■ Task goal ■
Count the lines in the records below that contain the word "average", and reply with the number alone.

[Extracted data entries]
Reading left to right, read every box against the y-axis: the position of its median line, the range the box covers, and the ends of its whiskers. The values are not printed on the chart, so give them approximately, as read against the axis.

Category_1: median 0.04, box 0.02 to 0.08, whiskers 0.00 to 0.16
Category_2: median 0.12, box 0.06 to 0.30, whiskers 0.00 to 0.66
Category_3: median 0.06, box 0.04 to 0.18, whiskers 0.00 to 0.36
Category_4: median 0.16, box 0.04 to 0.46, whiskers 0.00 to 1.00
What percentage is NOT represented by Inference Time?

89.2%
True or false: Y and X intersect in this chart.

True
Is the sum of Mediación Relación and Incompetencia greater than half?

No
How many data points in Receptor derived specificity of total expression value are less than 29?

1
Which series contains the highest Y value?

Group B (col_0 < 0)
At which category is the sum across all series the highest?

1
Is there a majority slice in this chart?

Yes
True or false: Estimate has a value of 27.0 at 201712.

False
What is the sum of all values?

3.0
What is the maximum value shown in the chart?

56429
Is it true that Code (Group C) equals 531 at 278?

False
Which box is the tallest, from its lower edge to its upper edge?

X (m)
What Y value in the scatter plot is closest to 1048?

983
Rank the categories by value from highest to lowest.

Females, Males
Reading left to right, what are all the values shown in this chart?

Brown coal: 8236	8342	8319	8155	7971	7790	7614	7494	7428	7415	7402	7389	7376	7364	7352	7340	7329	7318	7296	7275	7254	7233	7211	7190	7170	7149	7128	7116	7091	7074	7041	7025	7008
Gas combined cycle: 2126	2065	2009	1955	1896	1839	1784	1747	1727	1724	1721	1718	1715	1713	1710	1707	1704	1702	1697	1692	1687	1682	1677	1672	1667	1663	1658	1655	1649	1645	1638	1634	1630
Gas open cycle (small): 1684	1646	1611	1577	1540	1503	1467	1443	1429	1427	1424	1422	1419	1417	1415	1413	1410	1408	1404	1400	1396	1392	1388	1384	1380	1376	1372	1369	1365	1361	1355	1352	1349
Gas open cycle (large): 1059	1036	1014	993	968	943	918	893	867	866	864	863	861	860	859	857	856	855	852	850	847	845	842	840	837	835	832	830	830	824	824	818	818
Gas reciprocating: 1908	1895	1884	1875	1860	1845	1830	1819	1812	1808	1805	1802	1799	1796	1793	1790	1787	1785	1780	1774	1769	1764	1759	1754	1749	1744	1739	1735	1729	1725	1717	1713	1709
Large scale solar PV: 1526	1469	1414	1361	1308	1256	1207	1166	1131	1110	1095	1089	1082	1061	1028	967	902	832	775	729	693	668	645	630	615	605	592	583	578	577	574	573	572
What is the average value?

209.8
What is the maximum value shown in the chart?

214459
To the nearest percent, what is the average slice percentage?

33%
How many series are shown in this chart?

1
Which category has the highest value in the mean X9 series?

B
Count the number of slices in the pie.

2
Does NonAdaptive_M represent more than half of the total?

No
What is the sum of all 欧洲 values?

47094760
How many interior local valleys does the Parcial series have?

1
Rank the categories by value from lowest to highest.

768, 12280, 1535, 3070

■ Your solution ■
2